The highest honour for teaching at U of T recognizes her contribution to innovation and excellence.
In June 2018, associate professor Jennifer Murdock was awarded the highest honour for teaching bestowed by the University of Toronto, the President’s Teaching Award (PTA), which recognizes faculty who have demonstrated a substantial commitment to teaching innovation and excellence. As a recipient, Murdock is designated by U of T as a member of the Teaching Academy for a five-year period, and will then be eligible for re-nomination. She receives an open grant of $10,000 for each of the five years of the appointment, to support her research and teaching activities.
About the Academy
Members of the Teaching Academy advise the Vice-President & Provost and the Director of the Centre for Teaching Support & Innovation (CTSI), assist in teaching assessment when required, and are advocates for excellence in teaching at the University and beyond. Academy members may be requested to deliver one public lecture each year on a subject of their choice, or to give a convocation address or speak at other events.
About Jennifer Murdock
Professor Murdock earned her PhD in Economics from Yale in 2002 and joined the department as a teaching-stream faculty member in 2004. She has previously been awarded the Faculty of Arts & Science Outstanding Teaching Award (2014), the Dean’s Excellence Award (2010, 2013, 2014, 2015, 2016 and 2017) and the Dean’s Small Group Award (2007, 2008, 2010, 2013, 2015, 2016 and 2017). She teaches and coordinates ECO 220, the multiple-section, large-enrolment, and program-required undergraduate quantitative methods course and an elective, ECO 410, that draws heavily on her competition policy experience. At the graduate level, Murdock mentors and trains 10-12 graduate student teaching assistants each year.
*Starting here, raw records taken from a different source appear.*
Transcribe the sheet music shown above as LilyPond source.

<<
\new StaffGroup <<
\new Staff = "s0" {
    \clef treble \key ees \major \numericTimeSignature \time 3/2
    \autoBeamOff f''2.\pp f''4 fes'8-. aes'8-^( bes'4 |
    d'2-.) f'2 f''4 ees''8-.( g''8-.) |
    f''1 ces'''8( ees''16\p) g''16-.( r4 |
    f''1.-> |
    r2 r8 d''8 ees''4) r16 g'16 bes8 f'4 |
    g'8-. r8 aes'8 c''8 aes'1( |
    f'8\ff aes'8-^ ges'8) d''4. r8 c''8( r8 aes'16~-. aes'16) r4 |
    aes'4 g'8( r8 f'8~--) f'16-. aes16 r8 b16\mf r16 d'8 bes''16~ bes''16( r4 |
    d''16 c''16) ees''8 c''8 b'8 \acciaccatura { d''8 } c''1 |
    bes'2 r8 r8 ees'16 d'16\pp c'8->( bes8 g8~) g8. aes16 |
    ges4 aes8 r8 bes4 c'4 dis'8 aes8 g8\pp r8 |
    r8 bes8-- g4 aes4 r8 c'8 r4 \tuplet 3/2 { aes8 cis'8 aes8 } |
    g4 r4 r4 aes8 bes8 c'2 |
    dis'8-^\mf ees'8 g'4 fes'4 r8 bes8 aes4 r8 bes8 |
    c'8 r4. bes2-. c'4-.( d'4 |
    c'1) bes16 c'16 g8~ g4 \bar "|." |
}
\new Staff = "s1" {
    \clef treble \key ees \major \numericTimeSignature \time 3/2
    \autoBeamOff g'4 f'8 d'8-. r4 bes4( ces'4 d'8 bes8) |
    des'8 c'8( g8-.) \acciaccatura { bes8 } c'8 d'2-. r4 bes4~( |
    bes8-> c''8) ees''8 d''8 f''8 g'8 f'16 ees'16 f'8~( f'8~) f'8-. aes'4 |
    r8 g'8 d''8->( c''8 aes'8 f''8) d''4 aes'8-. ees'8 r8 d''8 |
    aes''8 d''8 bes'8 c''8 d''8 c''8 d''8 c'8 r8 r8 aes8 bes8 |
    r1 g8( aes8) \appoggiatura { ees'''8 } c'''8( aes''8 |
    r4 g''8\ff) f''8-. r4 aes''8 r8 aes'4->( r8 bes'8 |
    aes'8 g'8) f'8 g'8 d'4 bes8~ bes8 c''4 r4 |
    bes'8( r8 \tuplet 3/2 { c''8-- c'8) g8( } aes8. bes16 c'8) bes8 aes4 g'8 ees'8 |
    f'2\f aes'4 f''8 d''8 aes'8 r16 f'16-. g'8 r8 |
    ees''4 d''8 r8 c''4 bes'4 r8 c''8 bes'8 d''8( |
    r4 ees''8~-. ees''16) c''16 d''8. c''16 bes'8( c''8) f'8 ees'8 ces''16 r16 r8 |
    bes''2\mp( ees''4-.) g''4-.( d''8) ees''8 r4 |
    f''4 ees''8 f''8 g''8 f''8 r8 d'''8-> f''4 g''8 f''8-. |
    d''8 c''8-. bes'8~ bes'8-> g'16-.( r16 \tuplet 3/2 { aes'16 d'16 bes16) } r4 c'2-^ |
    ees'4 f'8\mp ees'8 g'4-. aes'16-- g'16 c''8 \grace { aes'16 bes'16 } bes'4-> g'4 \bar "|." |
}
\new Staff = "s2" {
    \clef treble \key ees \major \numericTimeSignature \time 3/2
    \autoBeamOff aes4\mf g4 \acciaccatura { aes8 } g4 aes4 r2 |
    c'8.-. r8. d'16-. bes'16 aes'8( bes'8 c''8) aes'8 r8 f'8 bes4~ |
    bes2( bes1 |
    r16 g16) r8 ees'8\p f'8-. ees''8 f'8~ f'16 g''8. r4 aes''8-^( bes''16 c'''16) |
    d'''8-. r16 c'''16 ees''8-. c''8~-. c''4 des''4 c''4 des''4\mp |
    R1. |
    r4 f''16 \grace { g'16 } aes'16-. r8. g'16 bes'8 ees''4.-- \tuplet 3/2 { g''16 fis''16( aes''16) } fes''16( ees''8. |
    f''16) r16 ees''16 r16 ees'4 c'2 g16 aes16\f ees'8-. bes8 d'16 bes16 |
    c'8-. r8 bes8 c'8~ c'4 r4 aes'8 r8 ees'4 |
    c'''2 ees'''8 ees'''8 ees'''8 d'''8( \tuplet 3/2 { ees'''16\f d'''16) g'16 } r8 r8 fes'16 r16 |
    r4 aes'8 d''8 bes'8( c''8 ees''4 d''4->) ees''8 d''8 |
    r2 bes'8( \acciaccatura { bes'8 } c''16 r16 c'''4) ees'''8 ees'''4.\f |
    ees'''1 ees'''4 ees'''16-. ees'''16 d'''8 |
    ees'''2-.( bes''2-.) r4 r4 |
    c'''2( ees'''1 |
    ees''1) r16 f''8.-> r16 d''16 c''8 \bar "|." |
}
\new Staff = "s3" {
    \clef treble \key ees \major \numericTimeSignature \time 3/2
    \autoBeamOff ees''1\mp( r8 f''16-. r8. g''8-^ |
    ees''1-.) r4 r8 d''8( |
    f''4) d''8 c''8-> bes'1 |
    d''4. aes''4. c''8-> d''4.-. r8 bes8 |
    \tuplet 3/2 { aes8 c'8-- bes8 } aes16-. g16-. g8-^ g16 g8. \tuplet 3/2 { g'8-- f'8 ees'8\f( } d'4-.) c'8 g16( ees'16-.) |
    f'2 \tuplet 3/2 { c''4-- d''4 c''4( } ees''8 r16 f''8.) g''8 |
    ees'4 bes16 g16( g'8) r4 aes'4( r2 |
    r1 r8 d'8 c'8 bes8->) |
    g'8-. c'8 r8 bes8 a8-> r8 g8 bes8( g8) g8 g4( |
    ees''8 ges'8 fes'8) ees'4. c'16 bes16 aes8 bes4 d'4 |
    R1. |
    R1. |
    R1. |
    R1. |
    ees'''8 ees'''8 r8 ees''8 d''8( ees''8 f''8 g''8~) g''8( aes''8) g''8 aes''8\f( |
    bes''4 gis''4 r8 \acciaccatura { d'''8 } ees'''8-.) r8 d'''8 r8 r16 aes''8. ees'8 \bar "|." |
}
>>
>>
Her teaching philosophy centres on maximizing learning by explicitly incentivizing students’ sustained best efforts and directing those efforts towards authentic applications that she pairs with original course materials to support learning. She led the reimagining and restructuring of teaching stream recruiting in economics, building the collegial and rigorous search framework upon which the department now relies, regularly engages in professional development and disseminates her teaching expertise via presentations, workshops, reports, and one-on-one mentoring.
The nomination
In nominating Murdock for this PTA, fellow faculty members remarked on her excellence being evident in her course coordination, organization and design, in addition to students regularly commenting on “her passion, enthusiasm for teaching and the material, and the support she provides for their learning. While students acknowledge the complexity of the material that Jennifer teaches, words like ‘phenomenal’, ‘awesome’, ‘amazing’, and ‘fantastic’ are commonplace throughout her evaluations – a testament to her exceptional teaching and ability to further her students’ learning experience.”
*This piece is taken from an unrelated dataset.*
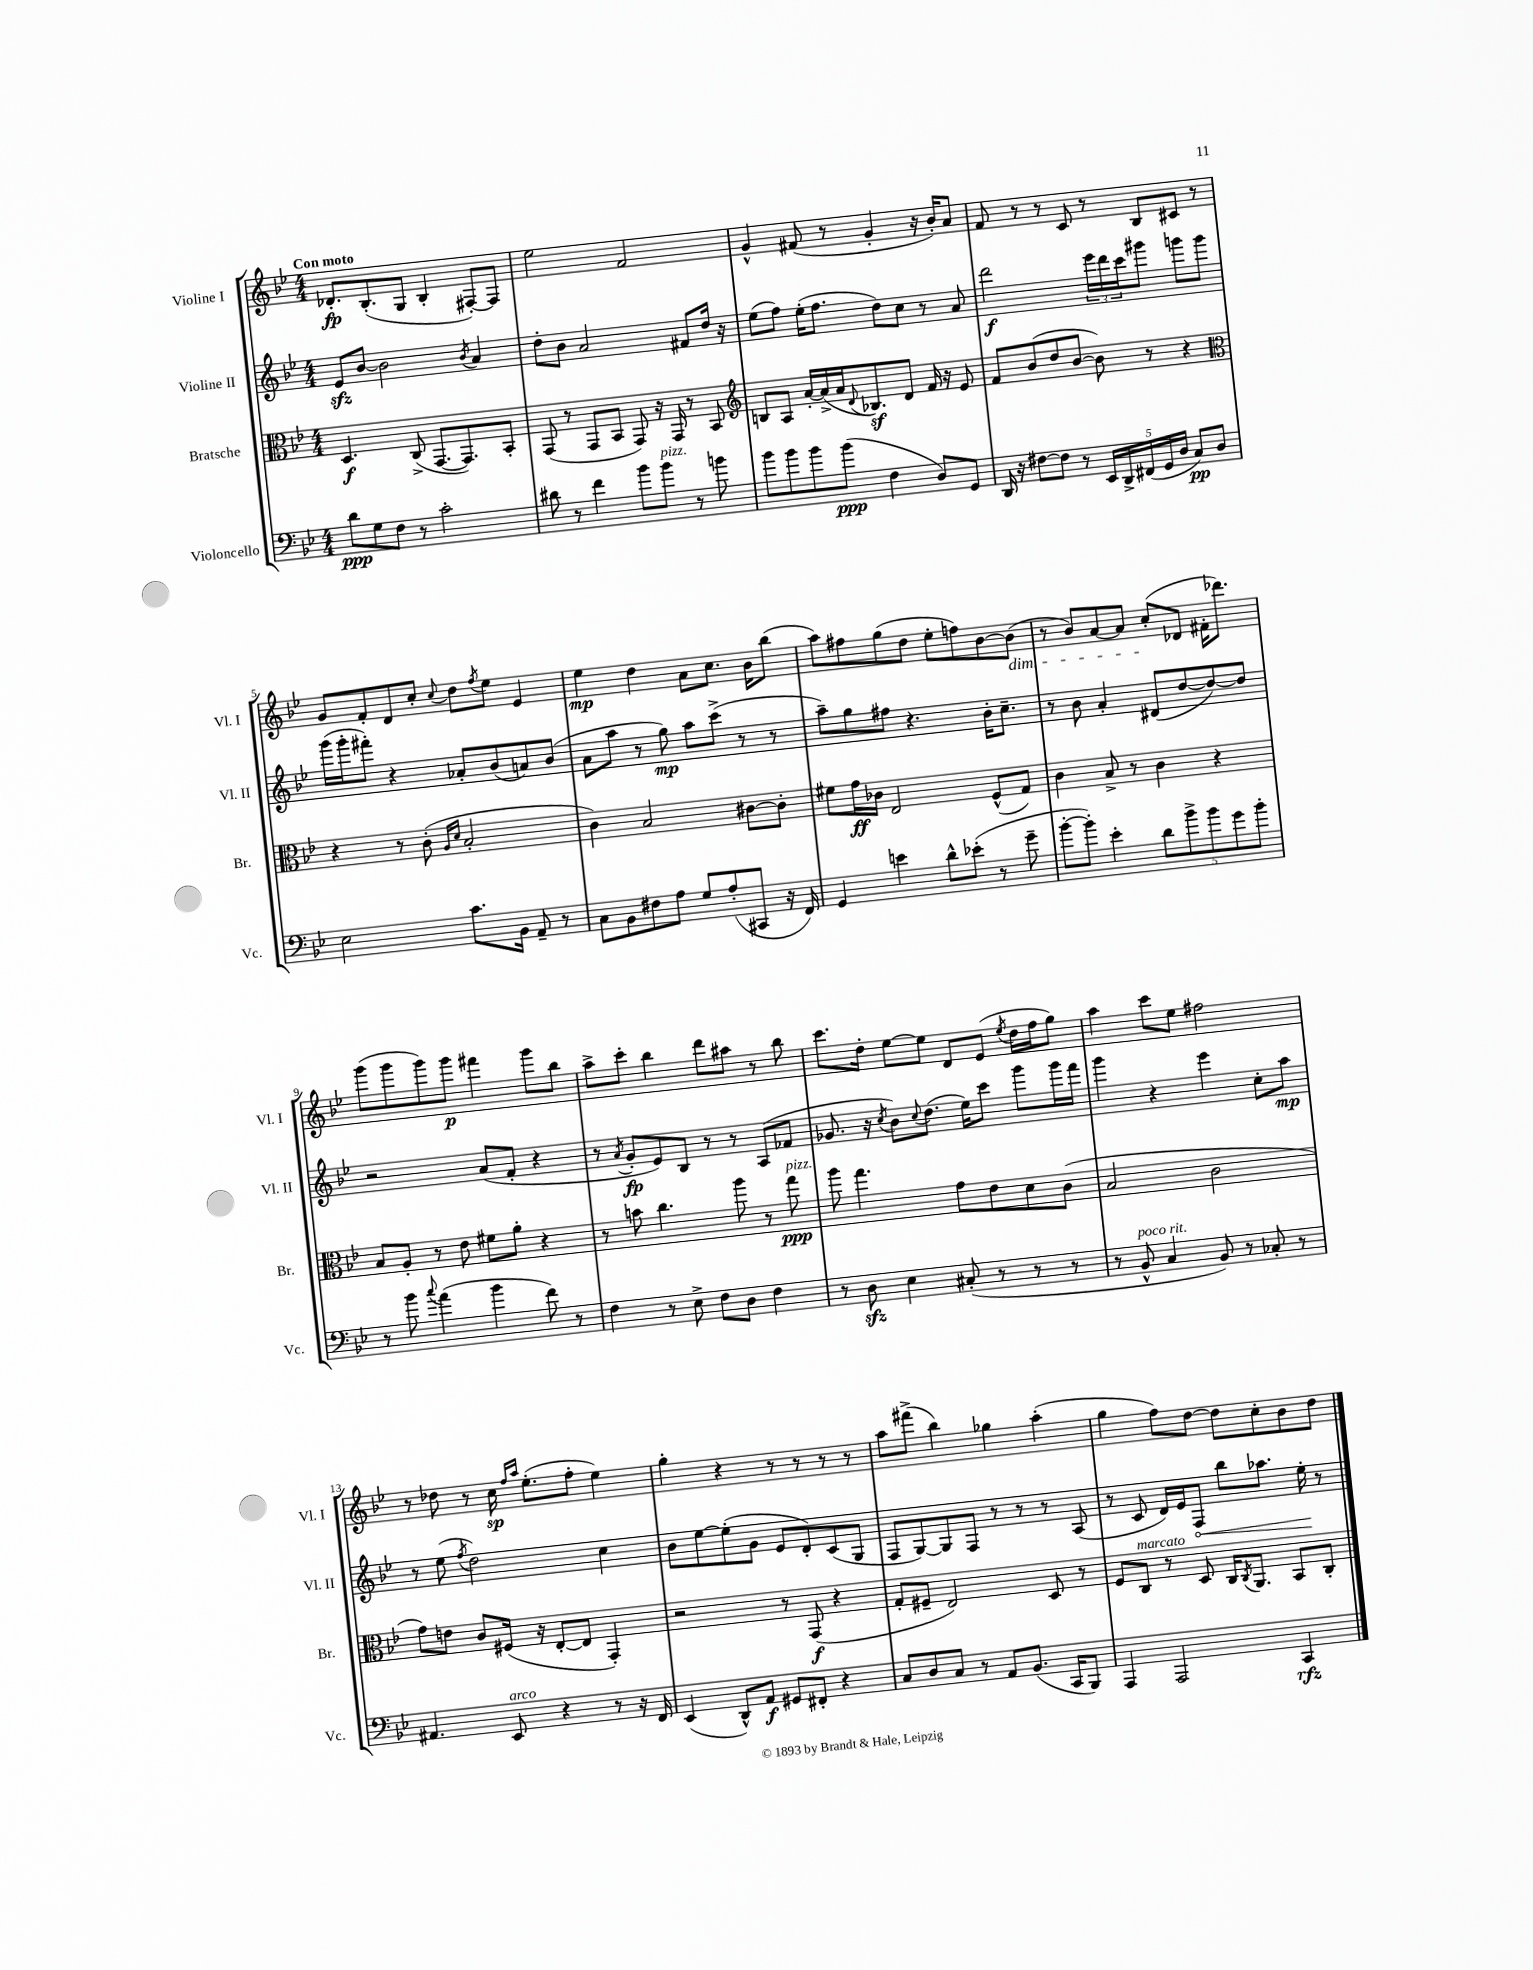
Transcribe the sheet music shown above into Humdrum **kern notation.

Murdock was also integral to the departmental effort that resulted in the establishment of the Economics Study Centre, where academically successful third and fourth year students mentor first and second year students who are having difficulties with our courses. Drawing on her own experience working as a peer mentor when she was an undergraduate, she was an important element in the conceptualization and implementation of our study centre, working in close collaboration with the chair at the time (Arthur Hosios), faculty members and administrative staff.
Very much instrumental in implementing more intensive writing assignments into our economics courses, Murdock has worked to build writing into her courses through a range of assignments. The increased attention to writing across the economics curriculum has been critical: as Murdock notes, “Economists write and write often”.
In her own words
On being closely involved in teaching stream recruiting:
- “Hands down, nothing affects our students’ learning more than the professors leading their courses.”
Considering perspective in curricular redesign and enhancement
- “As professors, we experience our undergraduate programs differently from our students: they take nearly 40 courses while we teach at most a few of them. Time spent zooming out from our own courses and thinking about curricular coherence and depth is well spent.”
Keeping it real:
- “Interesting and authentic materials can single-handedly cultivate intrinsic motivation for some students. For all students, requiring time and attention on course materials capitalizes on the human tendency to like and to be interested in the familiar. Some initially reluctant students even surprise themselves by deciding to take further econometrics or to pursue a career in competition policy.”
The social side of learning:
- “To maximize learning output, I stimulate positive peer effects. Graded class participation prompts face-to- face interactions among peers, which is especially important at U of T where most students live off campus.”
Teaching is learning, too:
- “Graded work provides corrective experiences not only for students but also for me. The primary means to reflect on my teaching effectiveness is how well students do on graded work. Looking directly at what students have learned invariably prompts at least some sober reflection on how I can support and incentivize them to learn more. … Assessing students’ work directly, quantitatively analyzing marks, and reviewing survey/interview results highlight not only triumphs, but also challenges. Students’ work provides particularly potent corrective experiences for me. Fortunately, I love the challenging and creative task of doing better and I always bounce back and look forward to the coming academic year with enthusiasm.”